Par Marwane Ben Yahmed Source: Jeune-Afrique
Deux mois et demi après la chute de Laurent Gbagbo, la Côte d’Ivoire panse laborieusement ses plaies. Si le volet économique et la reconstruction ne semblent pas devoir poser de problème à Alassane Ouattara, il en va tout autrement de la réconciliation nationale.Comme l’attestent les affrontements violents du 22 juin entre gendarmes et Forces républicaines de Côte d’Ivoire (FRCI), qui ont fait une victime civile touchée par une balle « perdue ». Il ne se passe plus un jour sans que le comportement des FRCI ne soit pointé du doigt : agissements délictueux, mise en coupe réglée de certains quartiers d’Abidjan, rackets, règlements de comptes, passe-droits, pillages, viols, exécutions sommaires… Le tout dans la plus grande impunité, que dénoncent les ONG présentes sur le terrain et la Mission des Nations unies en Côte d’Ivoire (Onuci).

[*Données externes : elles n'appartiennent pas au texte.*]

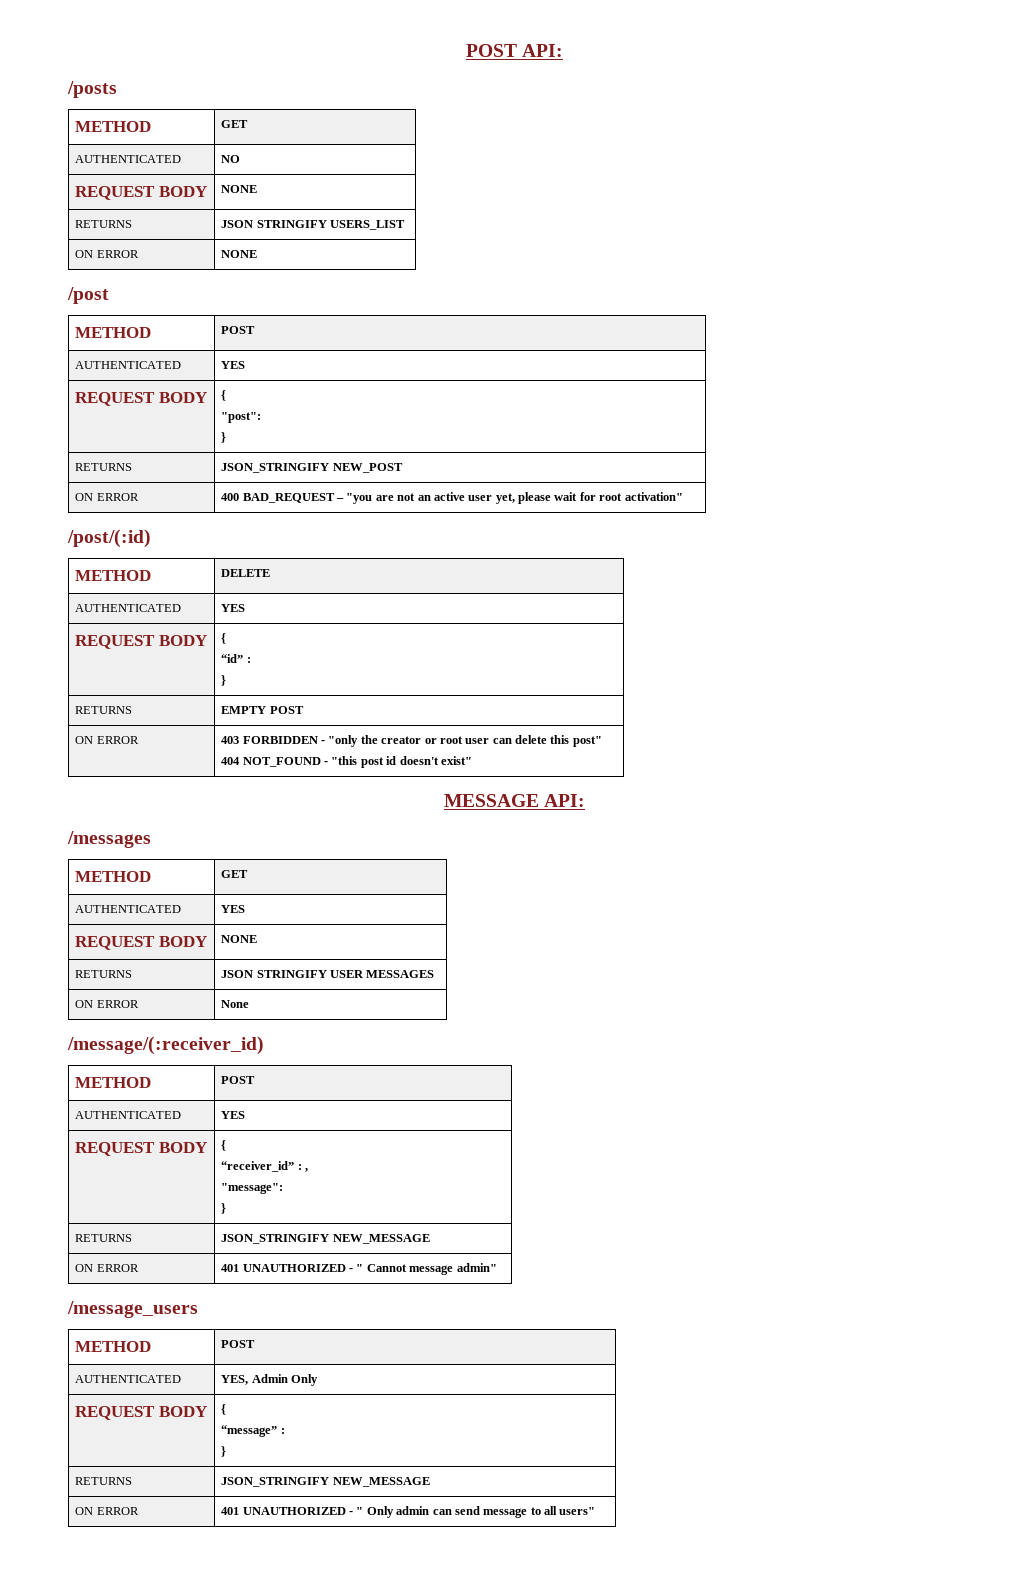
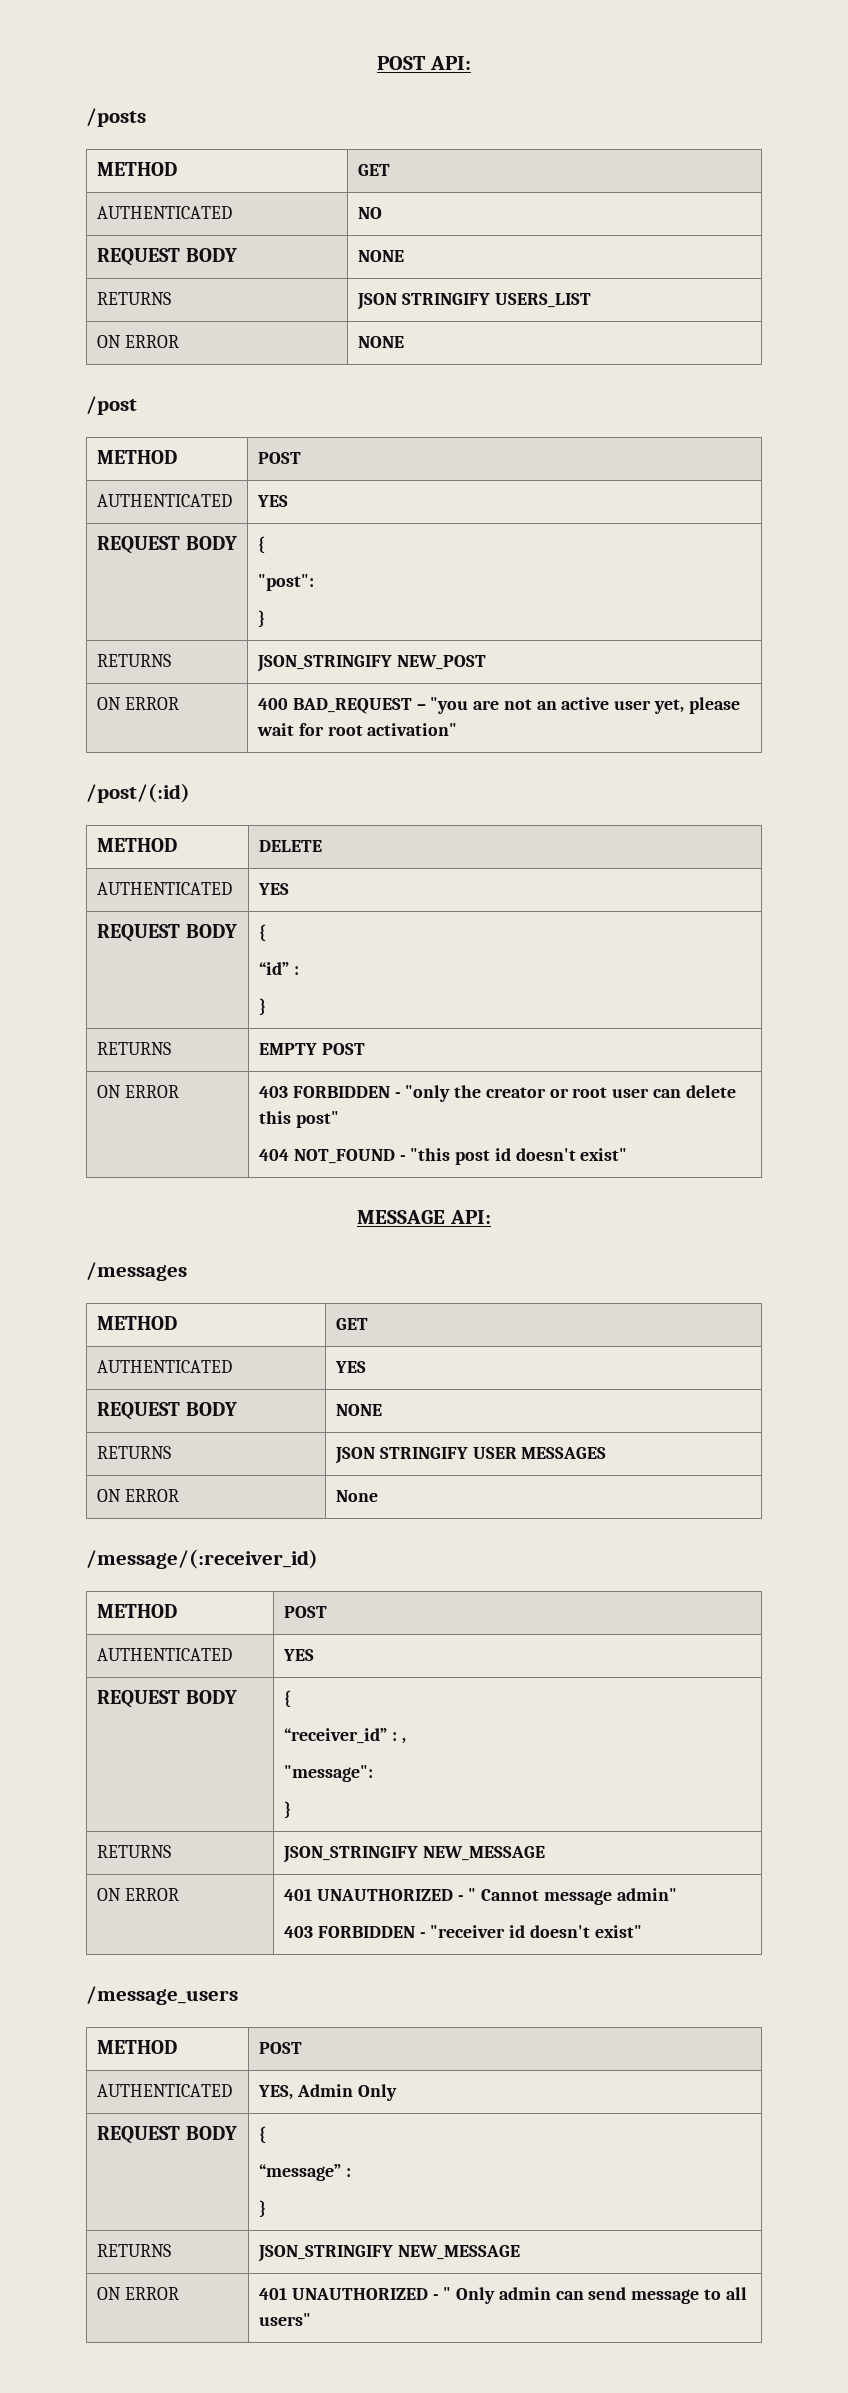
(497, 1267) none -> [284,1925,642,1938] // 403 FORBIDDEN - "receiver id doesn't exist"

Cocktail explosif s’il en est, tous les membres des FRCI ne sont pas pour autant, bien sûr, à mettre dans le même sac. Qu’y a-t-il de commun entre les anciennes Forces nouvelles (ex-rébellion), les éléments des Forces de défense (FDS) qui se sont ralliés à Ouattara et les bataillons de déshérités qui ont rejoint leurs rangs et pour qui les seuls débouchés étaient militaires et le moyen de subsistance le plus sûr la prédation? La plupart ont découvert le maniement des armes – et le pouvoir qu’elles confèrent – il y a seulement quelques semaines, n’ont pas été formés pour le maintien de l’ordre et n’ont pas la moindre idée de ce que signifie le mot « discipline ». Leurs chefs, qui rivalisent de talent et d’inventivité pour s’affubler de noms de guerre grotesques ou incongrus (Ben Laden, Rambo, Anaconda…), n’ont fait aucune école militaire, se soucient comme d’une guigne des multiples dérapages de leurs troupes, accumulent les richesses et se fournissent chez leurs concitoyens en 4×4 comme on chaparde au supermarché du coin… Les scènes surréalistes sont devenues monnaie courante à Abidjan : un nain empêtré dans un tee-shirt noir FRCI et vacillant sous le poids de son kalach règle la circulation à un carrefour, deux soldats en guenilles et tongs, visiblement pressés et remontant à moto une rue en sens interdit, percutent un bus, chutent et repartent en abandonnant leurs armes sur le bas-côté. On rêve! Ou plutôt on cauchemarde… Alassane Ouattara mais aussi Guillaume Soro donnent pour l’instant l’impression de regarder ailleurs. L’exaspération de la population est pourtant à son comble. Même ceux pour qui ils étaient hier des libérateurs voient en eux aujourd’hui des bourreaux. Mais ADO et Soro devront un jour répondre du comportement de leurs « troupes ». Certes, leur tâche n’est pas aisée ; nettoyer les écuries d’Augias ne se fait pas en un claquement de doigt. Mais c’est justement parce que Ouattara a été élu, qu’il est légitime et que son combat a été exemplaire qu’il se doit d’être lui-même irréprochable et de faire en sorte que ses hommes – tous ses hommes – le soient aussi. Quel que fût leur rôle dans sa victoire.